• WHAT YOU WILL DO
The copy you give must match the records exactly, except that it holds no images.
Segment Open
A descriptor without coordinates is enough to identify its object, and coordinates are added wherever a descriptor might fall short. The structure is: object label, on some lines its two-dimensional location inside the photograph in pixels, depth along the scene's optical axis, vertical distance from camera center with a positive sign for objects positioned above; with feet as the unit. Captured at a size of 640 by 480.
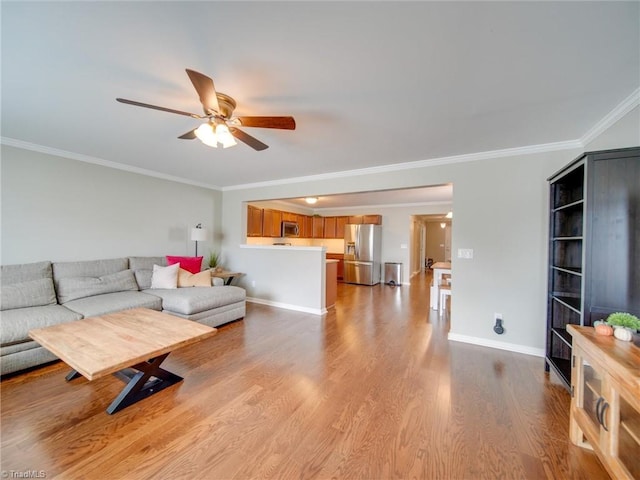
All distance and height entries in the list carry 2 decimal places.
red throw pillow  13.46 -1.38
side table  14.48 -2.16
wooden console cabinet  3.68 -2.62
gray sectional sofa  7.37 -2.54
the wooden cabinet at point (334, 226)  25.40 +1.58
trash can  23.39 -2.84
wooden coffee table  5.19 -2.56
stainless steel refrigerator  22.80 -1.04
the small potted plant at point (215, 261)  16.16 -1.55
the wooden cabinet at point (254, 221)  18.56 +1.38
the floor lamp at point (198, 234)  14.60 +0.22
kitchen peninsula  14.06 -2.20
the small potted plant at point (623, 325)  4.48 -1.42
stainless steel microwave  22.07 +0.98
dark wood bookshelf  5.22 +0.34
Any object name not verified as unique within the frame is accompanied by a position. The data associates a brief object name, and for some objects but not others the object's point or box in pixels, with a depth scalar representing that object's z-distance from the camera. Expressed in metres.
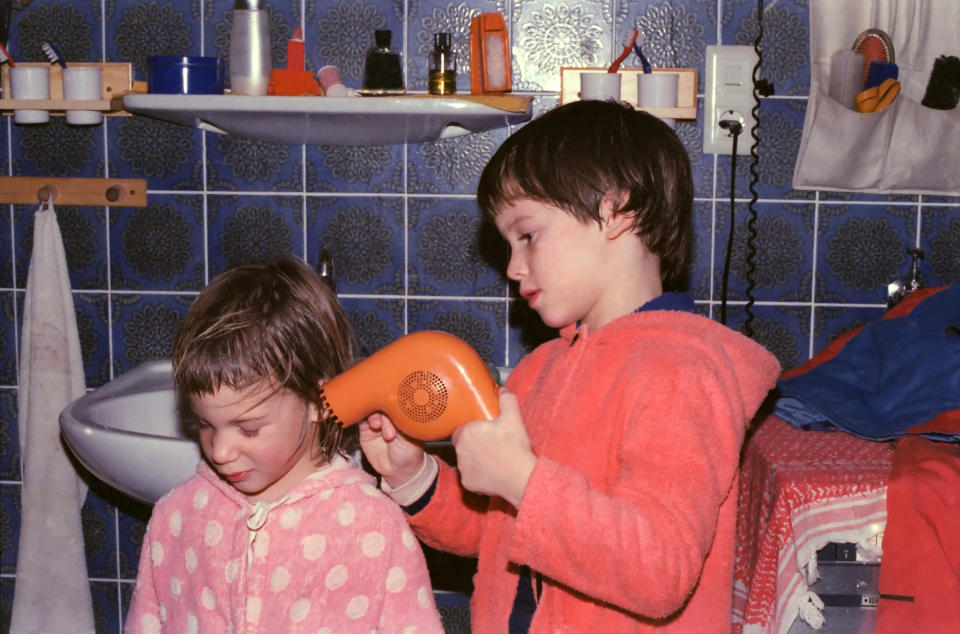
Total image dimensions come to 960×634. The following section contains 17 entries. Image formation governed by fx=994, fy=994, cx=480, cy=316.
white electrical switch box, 2.00
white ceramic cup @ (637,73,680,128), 1.94
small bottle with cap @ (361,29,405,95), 1.96
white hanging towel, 2.09
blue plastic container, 1.92
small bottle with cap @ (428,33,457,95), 1.95
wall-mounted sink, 1.54
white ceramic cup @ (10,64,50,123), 2.02
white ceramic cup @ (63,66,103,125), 2.00
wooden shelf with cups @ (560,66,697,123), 1.99
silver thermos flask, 1.95
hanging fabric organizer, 1.98
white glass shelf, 1.87
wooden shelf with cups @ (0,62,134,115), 2.01
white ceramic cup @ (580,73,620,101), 1.94
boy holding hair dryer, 0.95
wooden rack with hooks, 2.11
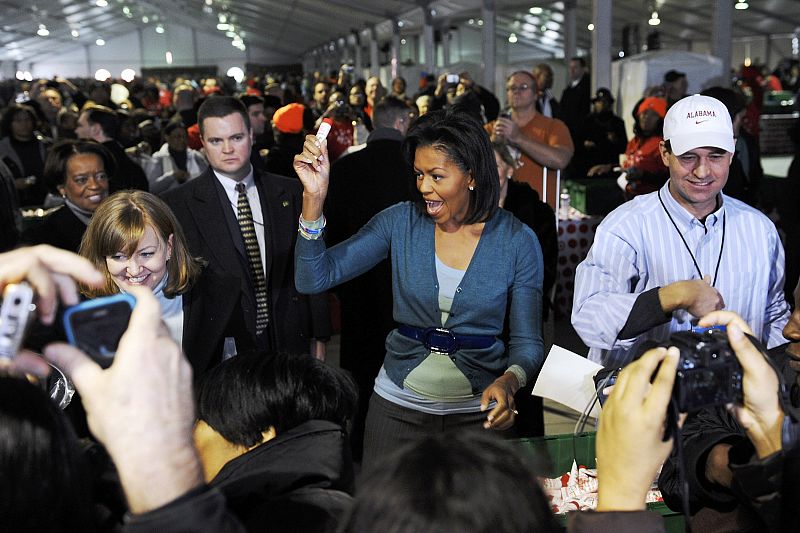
Segment Closed
• TASK RESULT
A descriptor without coordinates is enough to identify its object, and coordinates are added wherever a descriptor might fall short. The structure is: object label, on some lines its two-dimensional location inside the photograph in pixels, depth along the scene's optical axis, vertical distance from camera center with a positive sign for objects positioned above; with feet as the unit. Captured at a size of 640 by 480.
All distance and height entries in the list carry 2 decimal places.
red throw pillow  13.46 -1.38
side table  14.48 -2.16
wooden console cabinet  3.68 -2.62
gray sectional sofa  7.37 -2.54
the wooden cabinet at point (334, 226)  25.40 +1.58
trash can  23.39 -2.84
wooden coffee table  5.19 -2.56
stainless steel refrigerator  22.80 -1.04
the small potted plant at point (215, 261)  16.16 -1.55
the wooden cabinet at point (254, 221)  18.56 +1.38
the floor lamp at point (198, 234)  14.60 +0.22
kitchen peninsula  14.06 -2.20
the small potted plant at point (623, 325)  4.48 -1.42
stainless steel microwave  22.07 +0.98
dark wood bookshelf  5.22 +0.34
Any object name not verified as unique within the frame is accompanied by a position. The data associates a brief object name, and for some objects but not others the object's point or box in pixels, with a depth scalar representing that object's z-distance from the camera. Expressed in metres.
Total image dimensions come to 960×634. The following section contains 17 entries. Image formation governed by fx=994, fy=994, cx=480, cy=316.
white electrical switch box, 2.00
white ceramic cup @ (637,73,680,128), 1.94
small bottle with cap @ (361,29,405,95), 1.96
white hanging towel, 2.09
blue plastic container, 1.92
small bottle with cap @ (428,33,457,95), 1.95
wall-mounted sink, 1.54
white ceramic cup @ (10,64,50,123), 2.02
white ceramic cup @ (63,66,103,125), 2.00
wooden shelf with cups @ (560,66,697,123), 1.99
silver thermos flask, 1.95
hanging fabric organizer, 1.98
white glass shelf, 1.87
wooden shelf with cups @ (0,62,134,115), 2.01
white ceramic cup @ (580,73,620,101), 1.94
boy holding hair dryer, 0.95
wooden rack with hooks, 2.11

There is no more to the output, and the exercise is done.